■ **Work to complete**:
What you return must be the exact lines of the material below, from the first through the one that has "paramètres d’authentification et", with no pictures and, please, nothing else.

================================

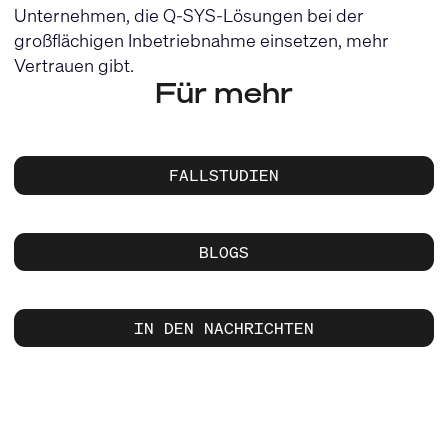
Unternehmen, die Q-SYS-Lösungen bei der
großflächigen Inbetriebnahme einsetzen, mehr
Vertrauen gibt.
Für mehr
FALLSTUDIEN
BLOGS
IN DEN NACHRICHTEN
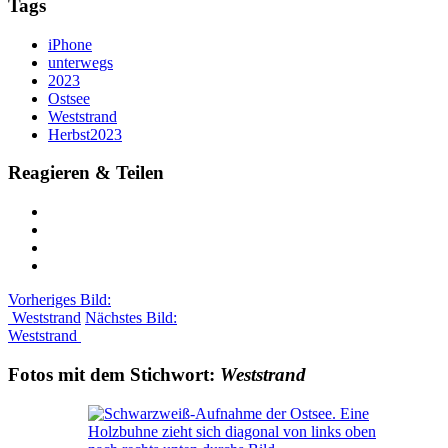
Tags
iPhone
unterwegs
2023
Ostsee
Weststrand
Herbst2023
Reagieren & Teilen
Vorheriges Bild:
Weststrand
Nächstes Bild:
Weststrand
Fotos mit dem Stichwort:
Weststrand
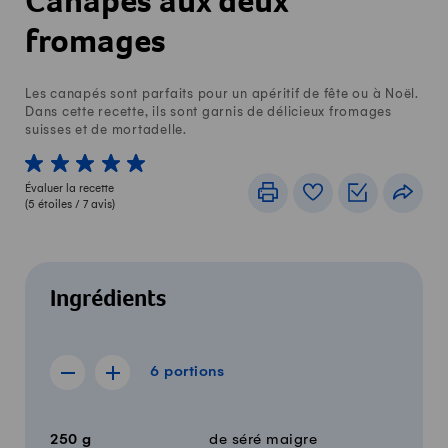
Canapés aux deux
fromages
Les canapés sont parfaits pour un apéritif de fête ou à Noël.
Dans cette recette, ils sont garnis de délicieux fromages
suisses et de mortadelle.
1 von 5 étoiles
2 von 5 étoiles
3 von 5 étoiles
4 von 5 étoiles
5 von 5 étoiles
Évaluer la recette
Imprimer
Livre de recettes
Listes de c
Part
(
5
étoiles /
7
avis)
Ingrédients
6 portions
6
portions
Afficher la recette de 5 portions
Afficher la recette de 7 portions
Quantité
Ingrédients
250
g
de séré maigre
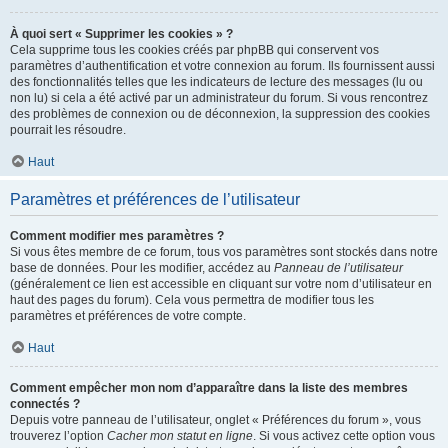
À quoi sert « Supprimer les cookies » ?
Cela supprime tous les cookies créés par phpBB qui conservent vos
paramètres d’authentification et votre connexion au forum. Ils fournissent aussi
des fonctionnalités telles que les indicateurs de lecture des messages (lu ou
non lu) si cela a été activé par un administrateur du forum. Si vous rencontrez
des problèmes de connexion ou de déconnexion, la suppression des cookies
pourrait les résoudre.
Haut
Paramètres et préférences de l’utilisateur
Comment modifier mes paramètres ?
Si vous êtes membre de ce forum, tous vos paramètres sont stockés dans notre
base de données. Pour les modifier, accédez au
Panneau de l’utilisateur
(généralement ce lien est accessible en cliquant sur votre nom d’utilisateur en
haut des pages du forum). Cela vous permettra de modifier tous les
paramètres et préférences de votre compte.
Haut
Comment empêcher mon nom d’apparaître dans la liste des membres
connectés ?
Depuis votre panneau de l’utilisateur, onglet « Préférences du forum », vous
trouverez l’option
Cacher mon statut en ligne
. Si vous activez cette option vous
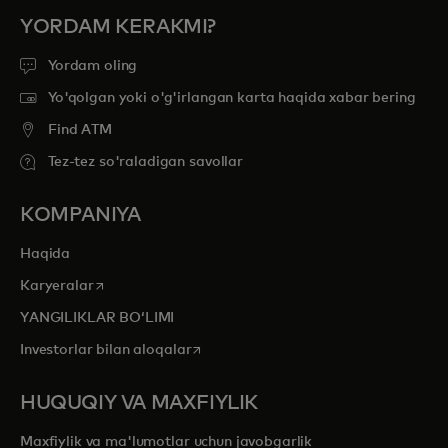
YORDAM KERAKMI?
Yordam oling
Yo'qolgan yoki o'g'irlangan karta haqida xabar bering
Find ATM
Tez-tez so'raladigan savollar
KOMPANIYA
Haqida
opens in a new tab
Karyeralar
YANGILIKLAR BOʻLIMI
opens in a new tab
Investorlar bilan aloqalar
HUQUQIY VA MAXFIYLIK
Maxfiylik va ma'lumotlar uchun javobgarlik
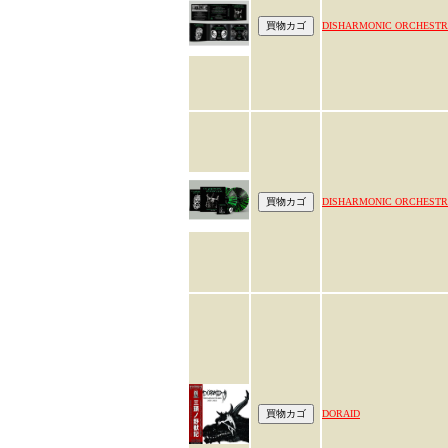
DISHARMONIC ORCHEST
DISHARMONIC ORCHEST
DORAID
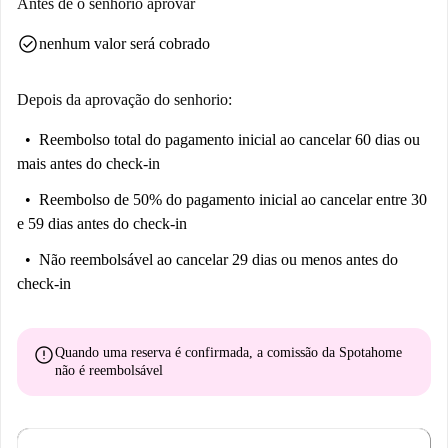
Antes de o senhorio aprovar
facilitando as compras do dia a dia. Atrações culturais, como a Rixdorfer
check_circle
nenhum valor será cobrado
Schmiede e a Kirsten-Heisig-Platz, oferecem oportunidades para
exploração. Experimente um ambiente de vida dinâmico aqui mesmo em
Berlim.
Depois da aprovação do senhorio:
Reembolso total do pagamento inicial
ao cancelar 60 dias ou
mais antes do check-in
Reembolso de 50% do pagamento inicial
ao cancelar entre 30
e 59 dias antes do check-in
Não reembolsável
ao cancelar 29 dias ou menos antes do
check-in
error
Quando uma reserva é confirmada, a comissão da Spotahome
não é reembolsável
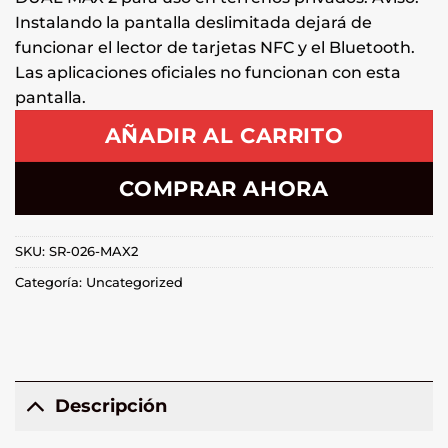
Instalando la pantalla deslimitada dejará de
funcionar el lector de tarjetas NFC y el Bluetooth.
Las aplicaciones oficiales no funcionan con esta
pantalla.
AÑADIR AL CARRITO
COMPRAR AHORA
SKU:
SR-026-MAX2
Categoría:
Uncategorized
Descripción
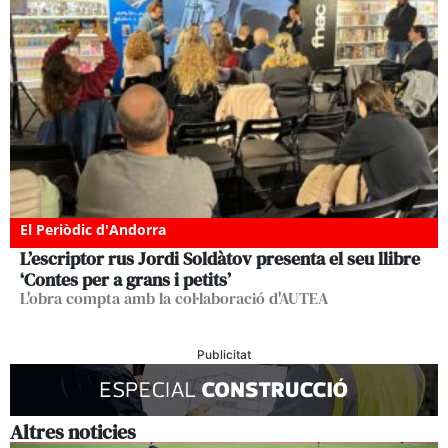
El Periòdic d'Andorra
L’escriptor rus Jordi Soldàtov presenta el seu llibre
‘Contes per a grans i petits’
L'obra compta amb la col·laboració d'AUTEA
Publicitat
Altres noticies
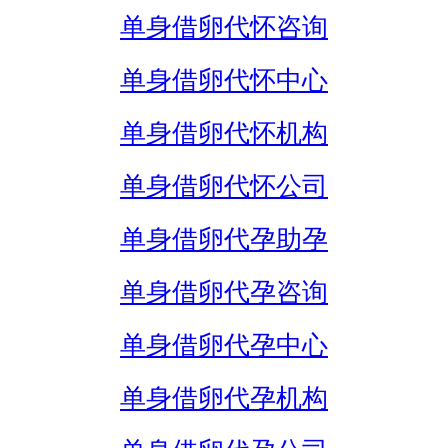
单身借卵代怀咨询
单身借卵代怀中心
单身借卵代怀机构
单身借卵代怀公司
单身借卵代孕助孕
单身借卵代孕咨询
单身借卵代孕中心
单身借卵代孕机构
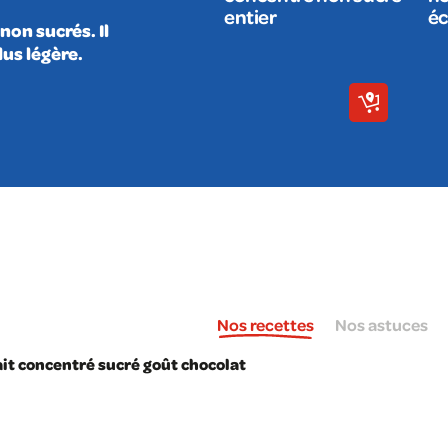
entier
é
non sucrés. Il
us légère.
Nos recettes
Nos astuces
ait concentré sucré goût chocolat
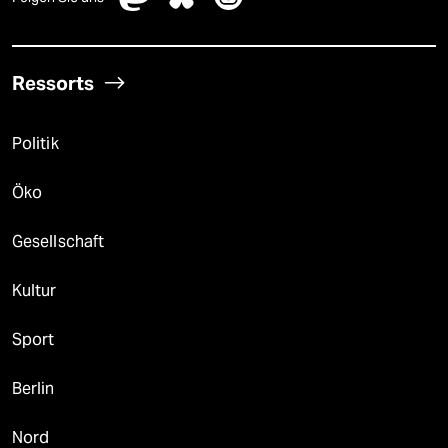
Ressorts
Politik
Öko
Gesellschaft
Kultur
Sport
Berlin
Nord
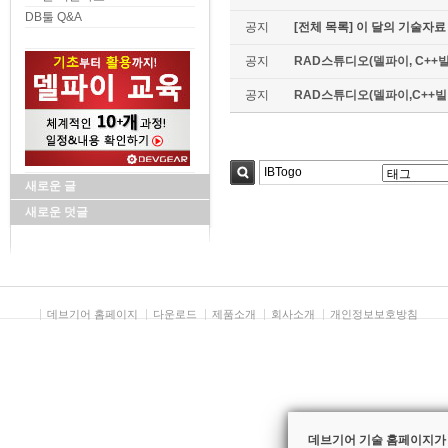
DB툴 Q&A
공지
[전체 목록] 이 달의 기술자료
공지
RAD스튜디오(델파이, C++빌
공지
RAD스튜디오(델파이,C++빌더)
새로운 글
검색
새로운 덧글
데브기어 홈페이지
다운로드
제품소개
회사소개
개인정보보호방침
데브기어 기술 홈페이지가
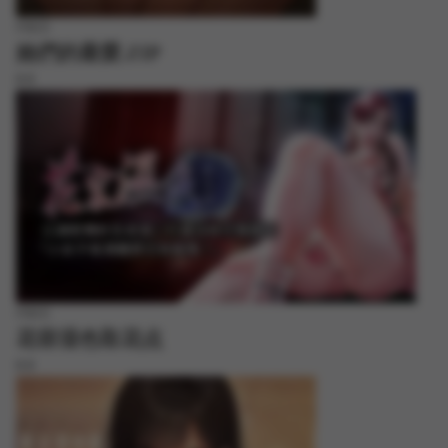
FREE
她們的最愛.ZIP
8.8
FREE
花容湿色取花点
8.8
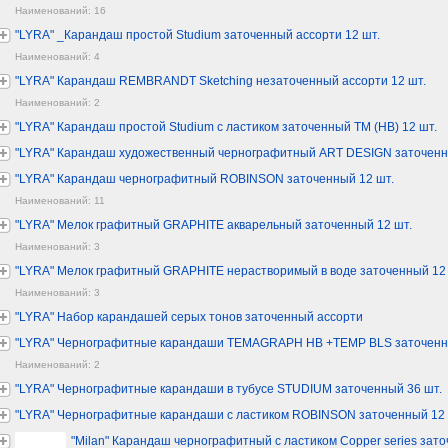
Наименований: 16
"LYRA" _Карандаш простой Studium заточенный ассорти 12 шт.
Наименований: 4
"LYRA" Карандаш REMBRANDT Sketching незаточенный ассорти 12 шт.
Наименований: 2
"LYRA" Карандаш простой Studium с ластиком заточенный ТМ (HB) 12 шт.
"LYRA" Карандаш художественный чернографитный ART DESIGN заточенны
"LYRA" Карандаш чернографитный ROBINSON заточенный 12 шт.
Наименований: 11
"LYRA" Мелок графитный GRAPHITE акварельный заточенный 12 шт.
Наименований: 3
"LYRA" Мелок графитный GRAPHITE нерастворимый в воде заточенный 12 
Наименований: 3
"LYRA" Набор карандашей серых тонов заточенный ассорти
"LYRA" Чернографитные карандаши TEMAGRAPH HB +TEMP BLS заточенны
Наименований: 2
"LYRA" Чернографитные карандаши в тубусе STUDIUM заточенный 36 шт.
"LYRA" Чернографитные карандаши с ластиком ROBINSON заточенный 12 
"Milan" Карандаш чернографитный с ластиком Copper series зато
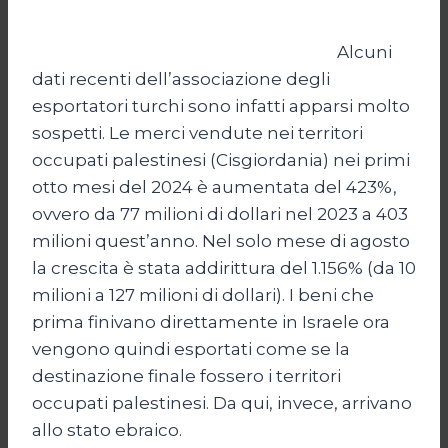
Alcuni
dati recenti dell’associazione degli
esportatori turchi sono infatti apparsi molto
sospetti. Le merci vendute nei territori
occupati palestinesi (Cisgiordania) nei primi
otto mesi del 2024 è aumentata del 423%,
ovvero da 77 milioni di dollari nel 2023 a 403
milioni quest’anno. Nel solo mese di agosto
la crescita è stata addirittura del 1.156% (da 10
milioni a 127 milioni di dollari). I beni che
prima finivano direttamente in Israele ora
vengono quindi esportati come se la
destinazione finale fossero i territori
occupati palestinesi. Da qui, invece, arrivano
allo stato ebraico.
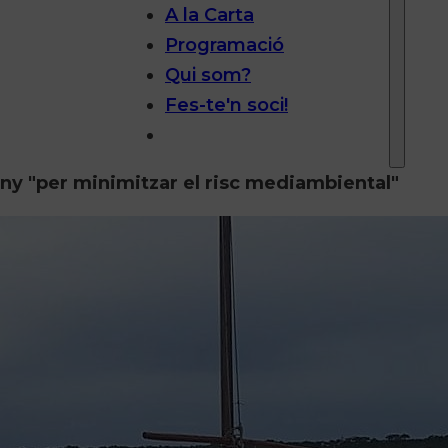
A la Carta
Programació
Qui som?
Fes-te'n soci!
tany "per minimitzar el risc mediambiental"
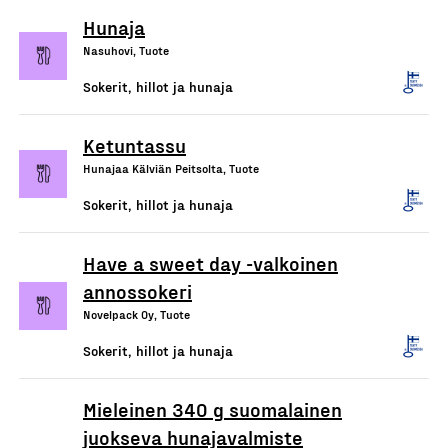
Hunaja
Nasuhovi, Tuote
Sokerit, hillot ja hunaja
Ketuntassu
Hunajaa Kälviän Peitsolta, Tuote
Sokerit, hillot ja hunaja
Have a sweet day -valkoinen
annossokeri
Novelpack Oy, Tuote
Sokerit, hillot ja hunaja
Mieleinen 340 g suomalainen
juokseva hunajavalmiste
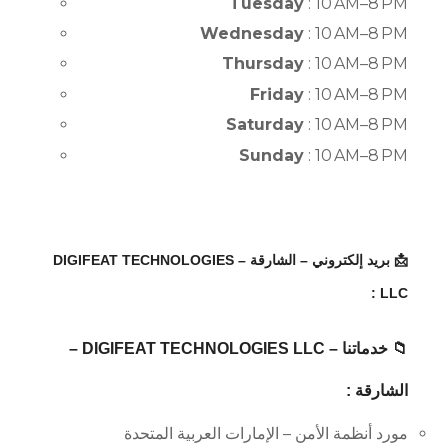
Tuesday
: 10 AM–8 PM
Wednesday
: 10 AM–8 PM
Thursday
: 10 AM–8 PM
Friday
: 10 AM–8 PM
Saturday
: 10 AM–8 PM
Sunday
: 10 AM–8 PM
📩 بريد إلكتروني – الشارقة – DIGIFEAT TECHNOLOGIES
LLC :
📁 خدماتنا – DIGIFEAT TECHNOLOGIES LLC –
الشارقة :
مورد أنظمة الأمن – الإمارات العربية المتحدة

================================

■ **Task output**:
Unternehmen, die Q-SYS-Lösungen bei der
großflächigen Inbetriebnahme einsetzen, mehr
Vertrauen gibt.
Für mehr
FALLSTUDIEN
BLOGS
IN DEN NACHRICHTEN
Tags
iPhone
unterwegs
2023
Ostsee
Weststrand
Herbst2023
Reagieren & Teilen
Vorheriges Bild:
Weststrand
Nächstes Bild:
Weststrand
Fotos mit dem Stichwort:
Weststrand
Canapés aux deux
fromages
Les canapés sont parfaits pour un apéritif de fête ou à Noël.
Dans cette recette, ils sont garnis de délicieux fromages
suisses et de mortadelle.
1 von 5 étoiles
2 von 5 étoiles
3 von 5 étoiles
4 von 5 étoiles
5 von 5 étoiles
Évaluer la recette
Imprimer
Livre de recettes
Listes de c
Part
(
5
étoiles /
7
avis)
Ingrédients
6 portions
6
portions
Afficher la recette de 5 portions
Afficher la recette de 7 portions
Quantité
Ingrédients
250
g
de séré maigre
À quoi sert « Supprimer les cookies » ?
Cela supprime tous les cookies créés par phpBB qui conservent vos
paramètres d’authentification et votre connexion au forum. Ils fournissent aussi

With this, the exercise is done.